The chiropractor did note muscle spasming in plaintiffs back. A spasm may constitute objective evidence of a serious injury (see, Hines v Capital Dist. Transp. Auth., 280 AD2d 768, 771; Denner v Mizgala, 245 AD2d 1069, 1070). However, the evidence of spasms must be objectively established and quantified (see, Carota v Wu, 284 AD2d 614, 616), and such proof was absent here. The chiropractor failed to testify what test he performed to detect the spasm or the precise location of the spasm. He merely testified that he touched plaintiff and felt a spasm.

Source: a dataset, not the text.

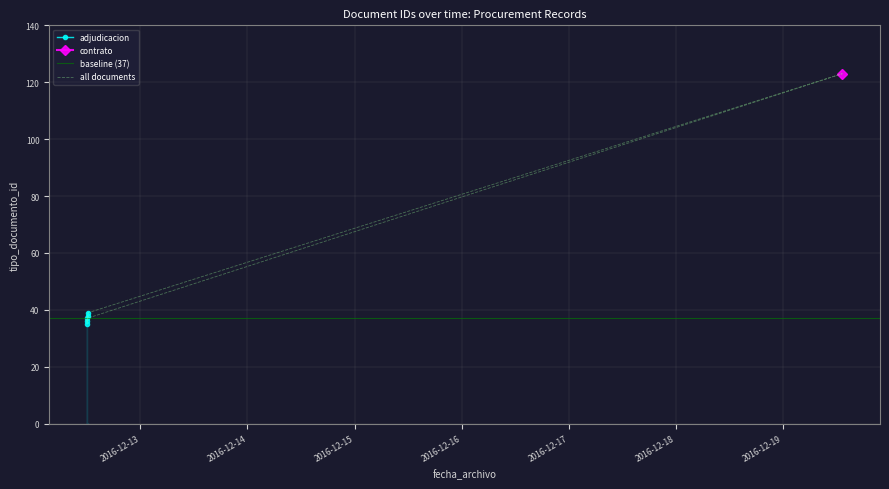

Which has a higher value, 2016-12-12 12:02:54 or 2016-12-12 12:19:40?

2016-12-12 12:19:40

Notwithstanding our previous decisions to the contrary (see, e.g., Spina v Melvin, 289 AD2d 956; Testa v Allen, 289 AD2d 958), we nevertheless believe that, in keeping with the intent of the no-fault legislation to limit actions to recover for such minor injuries as presented on this record, we should join the Second and Third Departments in holding that proof of a spasm or limited range of motion that is not objectively established and quantified does not constitute the requisite objective evidence to support a finding of serious injury (see, Blanchard v Wilcox, 283 AD2d 821, 823 [3d Dept]; Gillick v Knightes, 279 AD2d 752 [3d Dept]; Herman v Church, 276 AD2d 471 [2d Dept]; Watt v Eastern Investigative Bur., supra at 227 [2d Dept]; Fountain v Sullivan, 261 AD2d 795, 796 [3d Dept]; Kauderer v Penta, 261 AD2d 365 [2d Dept]). To establish a prima facie case, plaintiff had to establish by expert proof the objective test used to make the finding and the exact location of the spasm. Plaintiff failed to do so.

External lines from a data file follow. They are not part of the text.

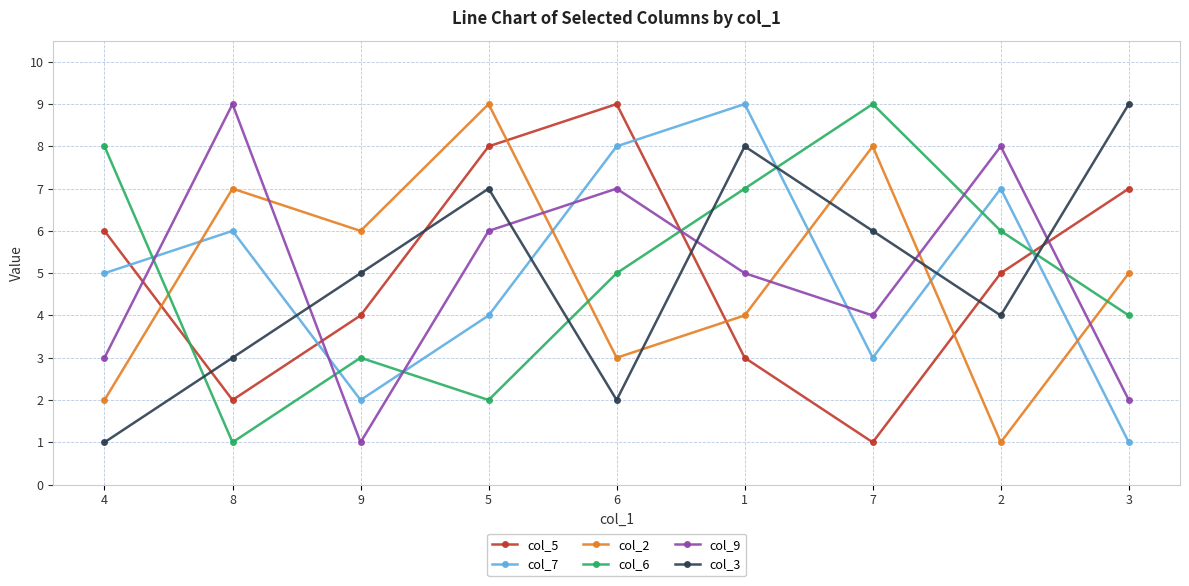

Reading right to left, list all the values displayed in this chart.

col_5: 3=7	2=5	7=1	1=3	6=9	5=8	9=4	8=2	4=6
col_7: 3=1	2=7	7=3	1=9	6=8	5=4	9=2	8=6	4=5
col_2: 3=5	2=1	7=8	1=4	6=3	5=9	9=6	8=7	4=2
col_6: 3=4	2=6	7=9	1=7	6=5	5=2	9=3	8=1	4=8
col_9: 3=2	2=8	7=4	1=5	6=7	5=6	9=1	8=9	4=3
col_3: 3=9	2=4	7=6	1=8	6=2	5=7	9=5	8=3	4=1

Based on the evidence presented by plaintiff at trial, “there was no rational process by which the trier of fact could have found that the injured plaintiff sustained a serious injury within the meaning of Insurance Law § 5102 (d)” (Bidetto v Williams, 276 AD2d 516, 516; see also, Conahan v Sanford, supra). Because plaintiff’s evidence is insufficient as a matter of law, we would reverse the judgment and dismiss the complaint (see, Licari v Elliott, 57 NY2d 230, 239-240; Cohen v Hallmark Cards, 45 NY2d 493, 499; Ekundayo v GHI Auto Leasing Corp., 273 AD2d 346, 347, lv denied 95 NY2d 765). Present — Hayes, J.P., Scudder, Burns, Gorski and Lawton, JJ.